Richard : « Ils m’ont engagé parce que j’avais écrit un pilote qui se déroulait dans les Catskill Moutains, dans l’état de New York. Une campagne très pauvre où des fermiers endettés étaient devenus millionnaires après avoir vendu leur terrain à des compagnies d’exploitation de gaz de schiste. Mais cette manne créait des tensions dans la population, jusqu’à l’intérieur des familles et des couples, tiraillés entre pragmatisme et conscience environnementale. Je m’étais beaucoup documenté sur ce sujet, j’avais passé du temps sur place.»
Eric : « J’ai écrit New York Police Judiciaire et je n’ai jamais été dealer. Ni flic. Les scénaristes n’ont pas la moindre idée de ce qu’ils racontent.»

Episode 6 : HBO aime l’art.
Sarah : « La plus grande différence entre l’écriture d’une pièce de théâtre et l’écriture d’une série, c’est le langage. Le niveau de langage. Mais on essaie.»

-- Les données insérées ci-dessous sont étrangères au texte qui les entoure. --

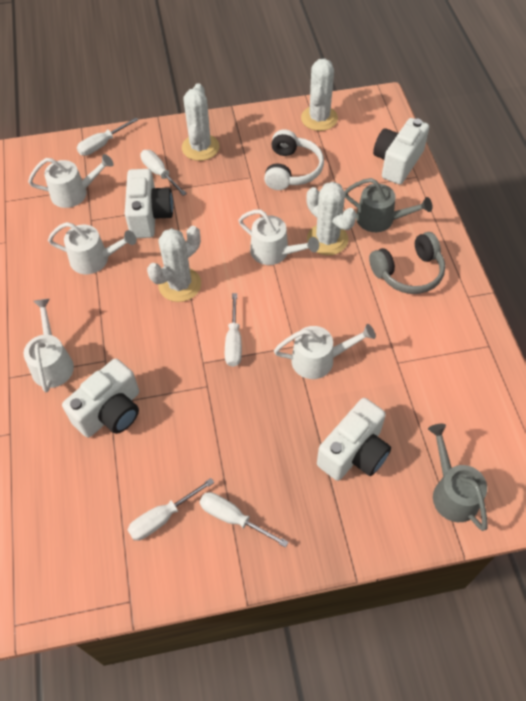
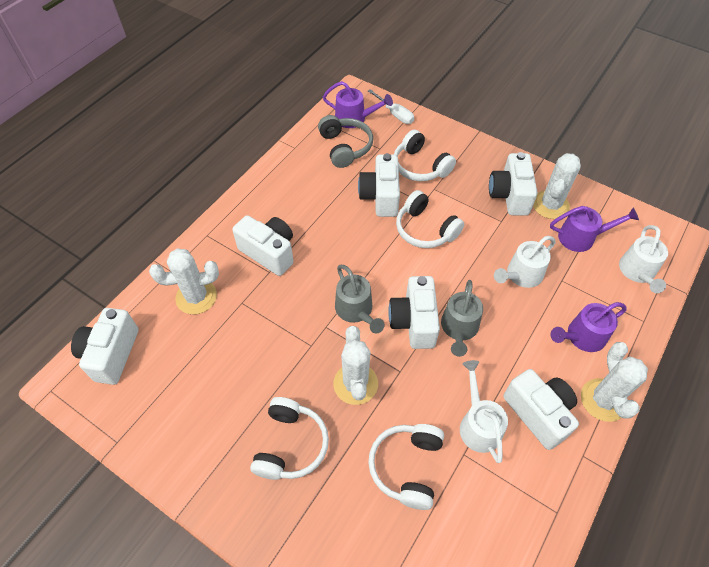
purple watering can: none = 0 -> [323,81,393,128] [550,206,639,252] [550,302,627,352] = 3
white camera: [62,358,139,438] [125,169,173,238] [317,398,391,481] [373,118,429,185] = 4 -> [71,308,139,385] [232,215,294,276] [358,153,400,217] [388,276,440,349] [489,152,537,216] [503,369,579,450] = 6
white headphones: [264,129,324,190] = 1 -> [250,397,329,480] [368,424,444,510] [394,130,456,181] [396,190,464,248] = 4
white screwdriver: [77,117,138,156] [128,478,214,541] [140,150,187,196] [200,492,289,548] [225,293,242,367] = 5 -> [368,89,414,124] = 1
white watering can: [23,299,74,392] [28,154,114,208] [48,222,137,274] [238,210,319,265] [274,324,376,379] = 5 -> [460,360,508,463] [494,236,556,288] [619,225,668,293] = 3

Eric : « Dans une série, à la différence d’un roman, les personnages évoluent constamment en fonction des acteurs, des rebondissements. C’est une collaboration... D’accord, mon copain David Simon, qui a créé The Wire, dit souvent que ça vient de Dickens et, quand on m’a invité à venir parler ici, aux Assises internationales du roman, j’ai été flatté, mais, pour tout vous dire, j’ai quand même l’impression que je n’ai rien à faire ici.»
Richard : « Les Sopranos et The Wire sont la preuve qu’à l’ère du numérique nous avons toujours soif de bonnes histoires bien racontées. C’est la bonne nouvelle. La mauvaise, c’est que nous voyons autant de bonnes fictions à la télé parce que les studios de cinéma ont presque tous renoncé aux films sérieux, centrés sur des personnages forts.»

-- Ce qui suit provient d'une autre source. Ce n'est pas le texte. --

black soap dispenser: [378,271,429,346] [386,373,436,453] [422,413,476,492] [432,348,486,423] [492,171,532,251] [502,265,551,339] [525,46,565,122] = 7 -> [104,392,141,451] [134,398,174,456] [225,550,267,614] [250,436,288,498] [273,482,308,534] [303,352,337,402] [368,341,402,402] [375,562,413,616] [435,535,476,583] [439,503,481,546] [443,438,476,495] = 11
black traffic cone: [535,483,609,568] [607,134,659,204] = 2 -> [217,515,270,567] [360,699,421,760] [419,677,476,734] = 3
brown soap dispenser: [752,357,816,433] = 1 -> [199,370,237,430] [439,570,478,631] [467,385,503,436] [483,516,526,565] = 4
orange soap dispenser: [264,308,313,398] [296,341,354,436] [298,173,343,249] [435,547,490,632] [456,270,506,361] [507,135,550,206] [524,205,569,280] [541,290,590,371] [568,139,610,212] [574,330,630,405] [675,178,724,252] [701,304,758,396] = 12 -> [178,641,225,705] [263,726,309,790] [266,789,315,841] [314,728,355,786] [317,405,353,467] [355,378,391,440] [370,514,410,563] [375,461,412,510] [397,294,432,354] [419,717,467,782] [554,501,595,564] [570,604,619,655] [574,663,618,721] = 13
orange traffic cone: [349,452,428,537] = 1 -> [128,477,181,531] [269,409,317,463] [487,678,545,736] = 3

Episode 7: HBO peut changer le monde.
Eric : « HBO, il est très simple de l’ignorer. Il suffit de ne pas s’abonner. Qui se soucie d’HBO aux États-Unis ? Personne. Mais lorsqu’on est scénariste, y a pas mieux.»


Propos recueillis et traduits en mai 2011 par O.S. à l’occasion des 5es Assises internationales du roman de Lyon (un grand merci à la Villa Gillet et à Guy Walter). Version intégrale d'un article paru sur le site Fluctuat.